Early modernism was a largely male preserve, and it is so here, though already in Malevich’s Russia we’re seeing the abstract textile designs of the great Lyubov Popova. And in the 1950s Georges Vantongerloo’s mystical twists of transparent tubing, suspended in a vitrine like marine specimens, are beautifully matched by Sophie Taeuber-Arp’s color pencil drawings, like scatterings of tossed-down thread.

In the 1960s and ’70s an “open sesame” time for art, sculpture sends organic lines out into space. We see this in Eva Hesse’s “Hang Up” with its escapee loop of metal cord; in Edward Krasinski’s blue cables leaking across the floor; and in the free-hanging, lopsided steel-wire grids of the Venezuelan artist Gego, born Gertrud Goldschmidt in Germany.

The grid was, of course, the signature form of those years. Ostensibly an emblem of order and stability, it often has a very different effect here. Gego makes a small grid from jigsaw blades; Mona Hatoum a big one from barbed wire; Cornelia Parker another from bullet lead turned into thin wiring.

And like Ms. Parker’s, a lot of drawing in the show implies or entails motion. For her well-known performance “Up To and Including Her Limits” (1973-76) Carolee Schneemann made wall-size crayon drawings while swinging above the floor in a harness, as we see her doing in a video. In a 1997 film the choreographer William Forsythe virtually ties his body into knots. In her filmed “Trio A,” Yvonne Rainer unfurls a series of everyday moves — the head toss, the walking slouch, the pick-up-the-dropped-key bend — then repeats them in the same order backward. (Ms. Butler contributes a lucid catalog essay, full of ideas, about the movement-line collection.)

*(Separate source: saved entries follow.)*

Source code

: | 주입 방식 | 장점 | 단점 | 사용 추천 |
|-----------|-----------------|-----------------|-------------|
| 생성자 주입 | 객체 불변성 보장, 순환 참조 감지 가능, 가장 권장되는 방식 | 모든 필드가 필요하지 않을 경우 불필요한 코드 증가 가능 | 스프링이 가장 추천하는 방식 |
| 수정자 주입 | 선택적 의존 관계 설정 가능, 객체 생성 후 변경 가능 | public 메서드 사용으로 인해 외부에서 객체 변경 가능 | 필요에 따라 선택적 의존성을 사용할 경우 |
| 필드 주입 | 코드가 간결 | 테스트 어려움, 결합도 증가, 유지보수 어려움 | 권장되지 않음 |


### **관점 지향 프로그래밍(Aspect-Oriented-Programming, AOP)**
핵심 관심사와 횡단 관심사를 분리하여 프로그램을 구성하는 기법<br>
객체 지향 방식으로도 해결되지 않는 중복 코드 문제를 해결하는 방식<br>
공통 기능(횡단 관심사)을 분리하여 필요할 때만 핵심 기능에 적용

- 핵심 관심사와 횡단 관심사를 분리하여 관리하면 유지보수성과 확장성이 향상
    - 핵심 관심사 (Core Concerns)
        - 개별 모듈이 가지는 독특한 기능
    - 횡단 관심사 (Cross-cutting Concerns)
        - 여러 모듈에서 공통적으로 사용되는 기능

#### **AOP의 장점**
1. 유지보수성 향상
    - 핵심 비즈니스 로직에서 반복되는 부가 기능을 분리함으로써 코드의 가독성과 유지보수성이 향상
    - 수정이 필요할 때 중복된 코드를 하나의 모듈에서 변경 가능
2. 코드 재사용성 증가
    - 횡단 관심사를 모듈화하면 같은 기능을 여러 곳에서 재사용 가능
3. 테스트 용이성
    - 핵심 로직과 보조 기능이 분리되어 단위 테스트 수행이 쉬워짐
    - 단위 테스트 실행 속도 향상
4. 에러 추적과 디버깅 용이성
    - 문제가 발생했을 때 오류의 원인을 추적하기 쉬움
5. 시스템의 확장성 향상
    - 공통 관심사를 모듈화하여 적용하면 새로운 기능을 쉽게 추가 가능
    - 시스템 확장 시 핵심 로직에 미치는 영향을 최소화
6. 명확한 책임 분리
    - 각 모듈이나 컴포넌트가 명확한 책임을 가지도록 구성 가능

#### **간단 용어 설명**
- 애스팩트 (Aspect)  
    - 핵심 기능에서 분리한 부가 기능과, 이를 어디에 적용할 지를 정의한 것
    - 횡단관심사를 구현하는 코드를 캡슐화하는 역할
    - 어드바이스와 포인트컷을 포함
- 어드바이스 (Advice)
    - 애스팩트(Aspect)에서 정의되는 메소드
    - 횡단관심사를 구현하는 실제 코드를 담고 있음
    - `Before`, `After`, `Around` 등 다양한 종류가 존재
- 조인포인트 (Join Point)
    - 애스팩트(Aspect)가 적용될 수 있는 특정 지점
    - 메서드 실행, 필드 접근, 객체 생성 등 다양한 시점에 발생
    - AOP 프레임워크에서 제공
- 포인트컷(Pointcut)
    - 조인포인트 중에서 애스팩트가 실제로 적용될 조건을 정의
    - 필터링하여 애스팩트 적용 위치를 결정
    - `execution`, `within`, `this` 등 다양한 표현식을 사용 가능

Two Canadian artists — Françoise Sullivan in 1948, and Mimi Gellman in 2009 — drew abstract patterns with their movements through snow, while, in a hypnotic 1968 film, the Japanese artist Atsuko Tanaka, famed for her dress made of wires and electric bulbs, used a stick to inscribe huge designs of circles — a circulatory system — in seaside sand as a tide creeps in.

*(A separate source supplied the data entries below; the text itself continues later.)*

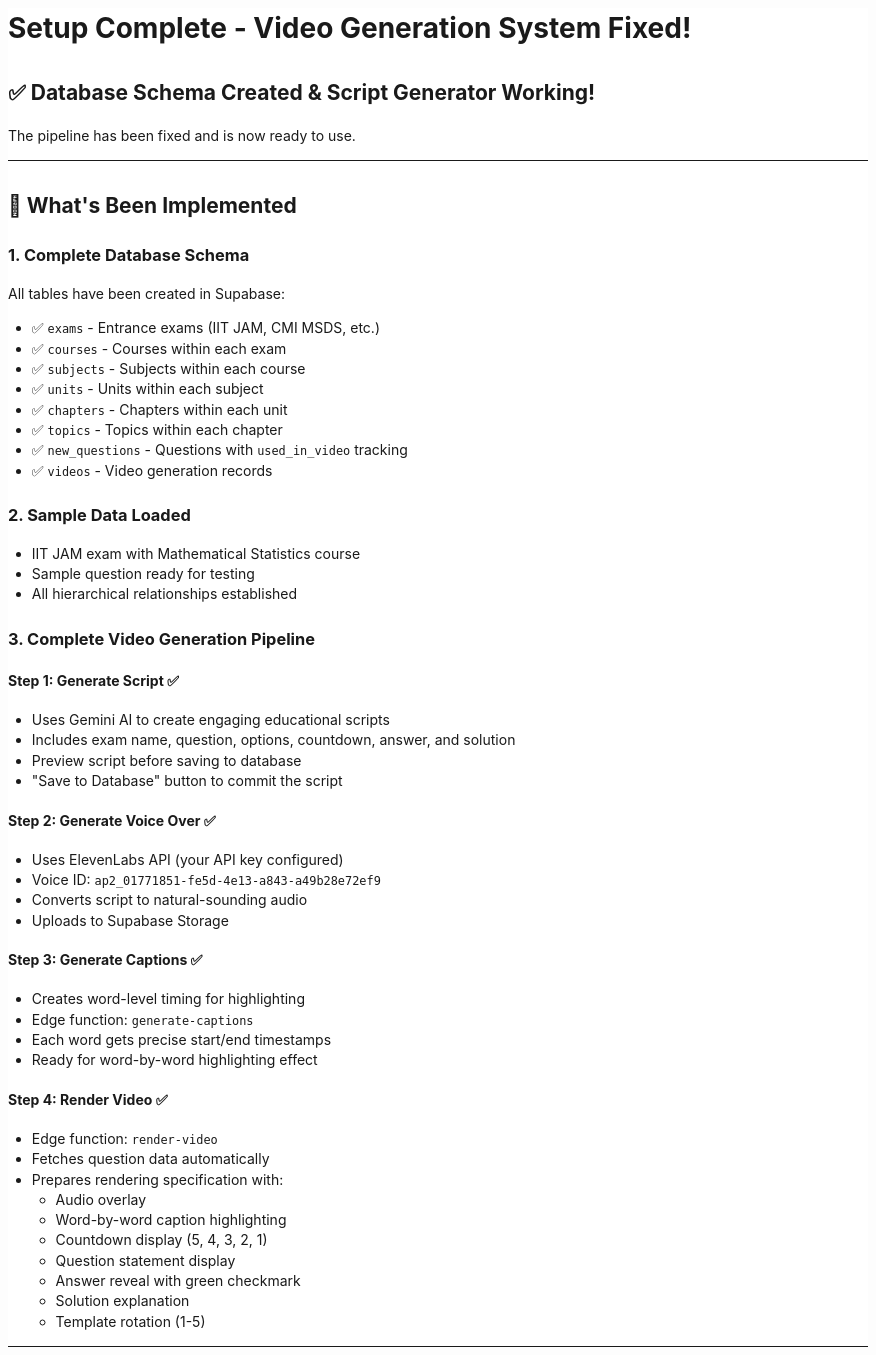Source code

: # Setup Complete - Video Generation System Fixed!

## ✅ Database Schema Created & Script Generator Working!

The pipeline has been fixed and is now ready to use.

---

## 🎯 What's Been Implemented

### 1. Complete Database Schema
All tables have been created in Supabase:
- ✅ `exams` - Entrance exams (IIT JAM, CMI MSDS, etc.)
- ✅ `courses` - Courses within each exam
- ✅ `subjects` - Subjects within each course
- ✅ `units` - Units within each subject
- ✅ `chapters` - Chapters within each unit
- ✅ `topics` - Topics within each chapter
- ✅ `new_questions` - Questions with `used_in_video` tracking
- ✅ `videos` - Video generation records

### 2. Sample Data Loaded
- IIT JAM exam with Mathematical Statistics course
- Sample question ready for testing
- All hierarchical relationships established

### 3. Complete Video Generation Pipeline

#### Step 1: Generate Script ✅
- Uses Gemini AI to create engaging educational scripts
- Includes exam name, question, options, countdown, answer, and solution
- Preview script before saving to database
- "Save to Database" button to commit the script

#### Step 2: Generate Voice Over ✅
- Uses ElevenLabs API (your API key configured)
- Voice ID: `ap2_01771851-fe5d-4e13-a843-a49b28e72ef9`
- Converts script to natural-sounding audio
- Uploads to Supabase Storage

#### Step 3: Generate Captions ✅
- Creates word-level timing for highlighting
- Edge function: `generate-captions`
- Each word gets precise start/end timestamps
- Ready for word-by-word highlighting effect

#### Step 4: Render Video ✅
- Edge function: `render-video`
- Fetches question data automatically
- Prepares rendering specification with:
  - Audio overlay
  - Word-by-word caption highlighting
  - Countdown display (5, 4, 3, 2, 1)
  - Question statement display
  - Answer reveal with green checkmark
  - Solution explanation
  - Template rotation (1-5)

---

Viewers hungry for more conventional formats will find them, early and late, in work by Paul Klee, by Tomás Maldonado in the 1950s, and by the sublime Nasreen Mohamedi (1937-1990), one of several remarkable Indian artists here, others being Ms. Shettar, A. Balasubramaniam and Sheila Makhijani, who is currently making her New York solo debut at Talwar Gallery in Manhattan.

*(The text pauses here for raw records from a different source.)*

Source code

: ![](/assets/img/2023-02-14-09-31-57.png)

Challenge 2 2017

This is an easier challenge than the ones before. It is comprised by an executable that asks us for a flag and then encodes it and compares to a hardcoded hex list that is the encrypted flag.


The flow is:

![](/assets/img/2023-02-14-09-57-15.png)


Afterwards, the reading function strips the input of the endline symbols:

Their presence — along with that of figures like Zilvinas Kempinas, Vera Molnar, Karel Malich, Lotte Rosenfeld and Emily Kam Kngwarray — lifts the show out of museum business as usual. Unlike the roster selected for “Drawing Now” in 2002, which was almost entirely market preapproved, many of these artists are still trying to secure a place in the international scheme of things.

True, much of their art is ultralow key, though discretion can have advantages. When I visited “On Line” during museum hours, I found a good-size and attentive crowd and a notable absence of drive-by shutterbugs. It’s hard to photograph what you can barely see, whether apparent smudges on a wall (stretched wires wound with horse hair by the French artist Pierrette Bloch) or a big gray blur (waves of concentric ink lines rippling out from a single fingerprint in a wall drawing by Giuseppe Penone).

Although the show barely tiptoes into the digital realm with a few tame samplings, it at least points to it as a direction for further treks. And in general Ms. Butler and Ms. de Zegher have done what curators should do. They’ve dug deep into near-at-hand sources and pulled out little-seen material. (Most of the show is from MoMA’s collection.) They’ve introduced artists from outside, some of whom we can look forward to seeing more of.

In the process they’ve knocked given histories off of pedestals and left old hierarchies off balance. Maybe most important, apart from giving us stimulating art to look at, they’ve continued the job of writing women into art history, not as also-rans but as primary makers and shapers, and quietly but forcefully re-inscribing a political line now ineradicably drawn in the sand.